→ PROBLEM DETAILS
Go through the records and copy each line where the string "Precinct" occurs.

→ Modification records
——————————

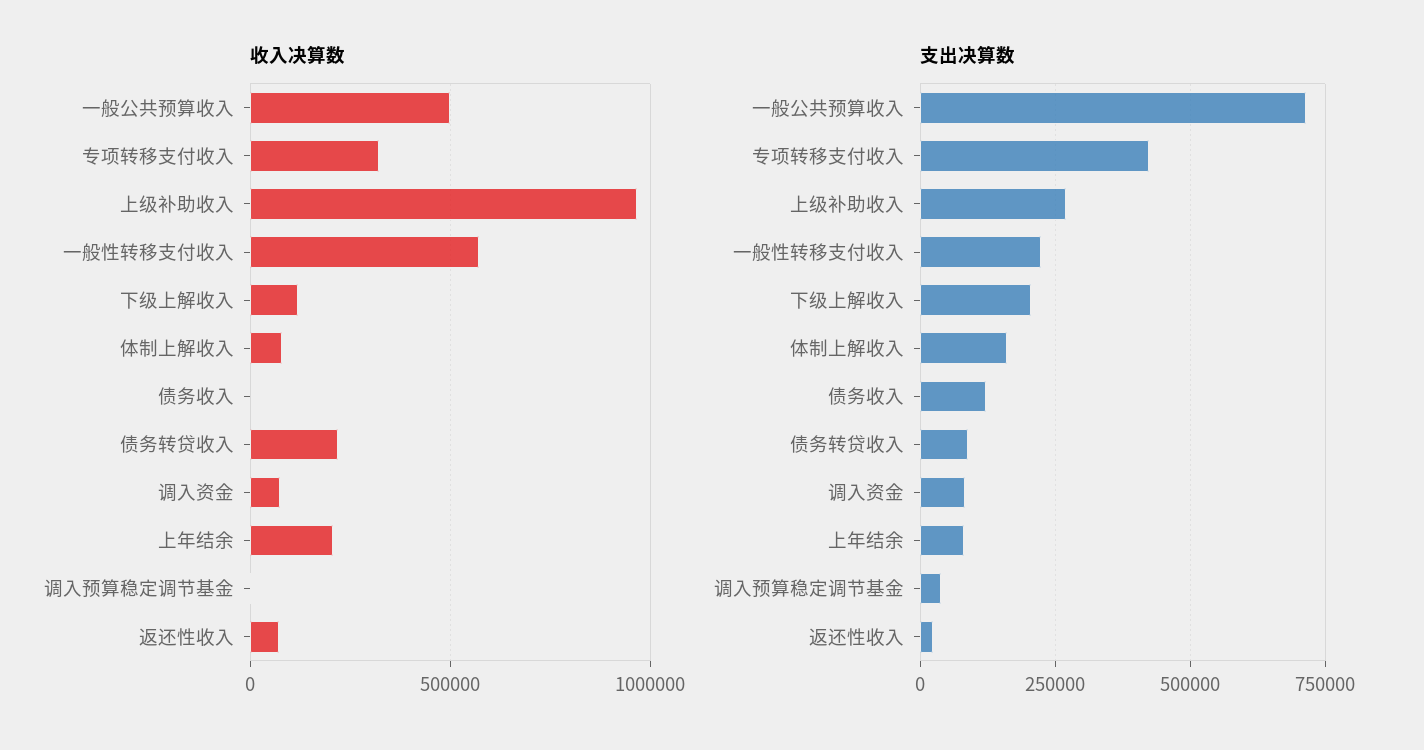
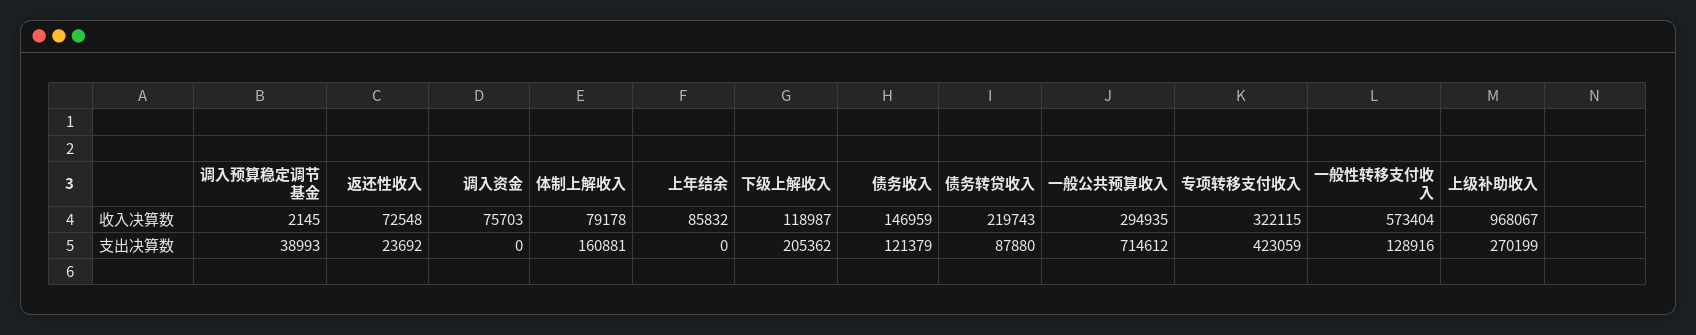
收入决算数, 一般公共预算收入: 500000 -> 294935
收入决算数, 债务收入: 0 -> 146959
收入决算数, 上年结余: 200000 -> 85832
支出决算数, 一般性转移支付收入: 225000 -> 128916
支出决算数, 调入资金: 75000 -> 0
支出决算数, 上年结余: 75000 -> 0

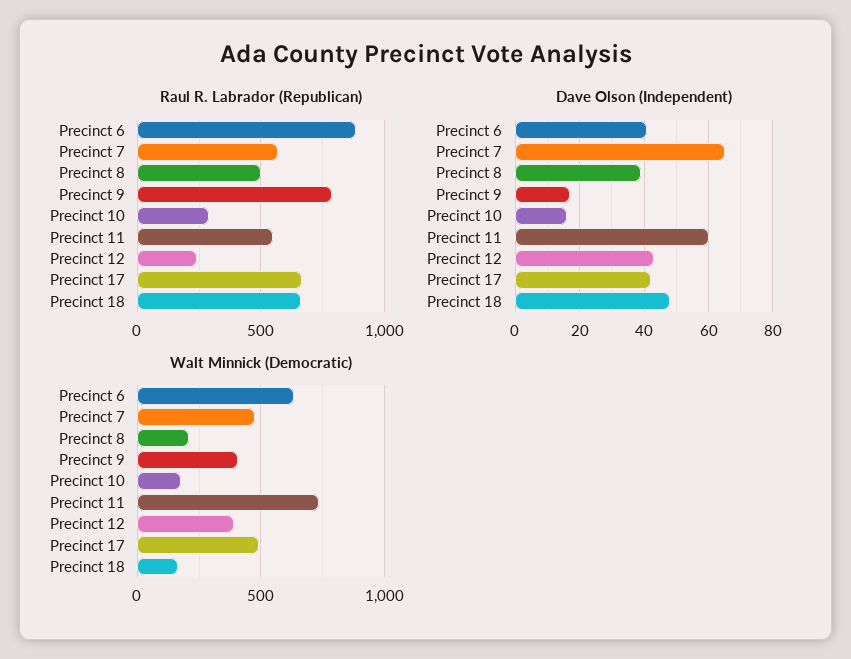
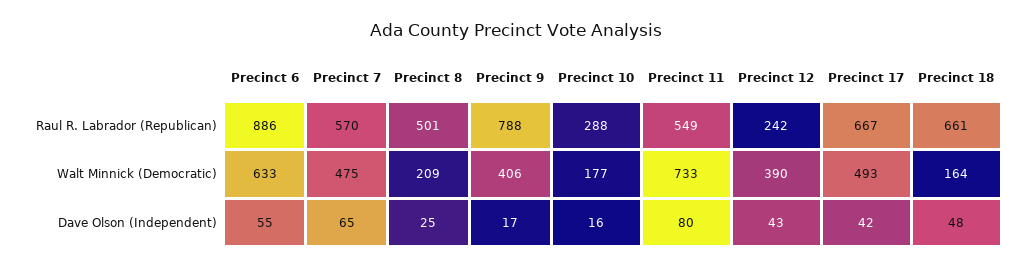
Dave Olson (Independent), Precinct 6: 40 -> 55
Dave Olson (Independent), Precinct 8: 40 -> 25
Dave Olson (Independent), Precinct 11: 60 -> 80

——————————

→ ANSWER BELOW
Dave Olson (Independent), Precinct 6: 40 -> 55
Dave Olson (Independent), Precinct 8: 40 -> 25
Dave Olson (Independent), Precinct 11: 60 -> 80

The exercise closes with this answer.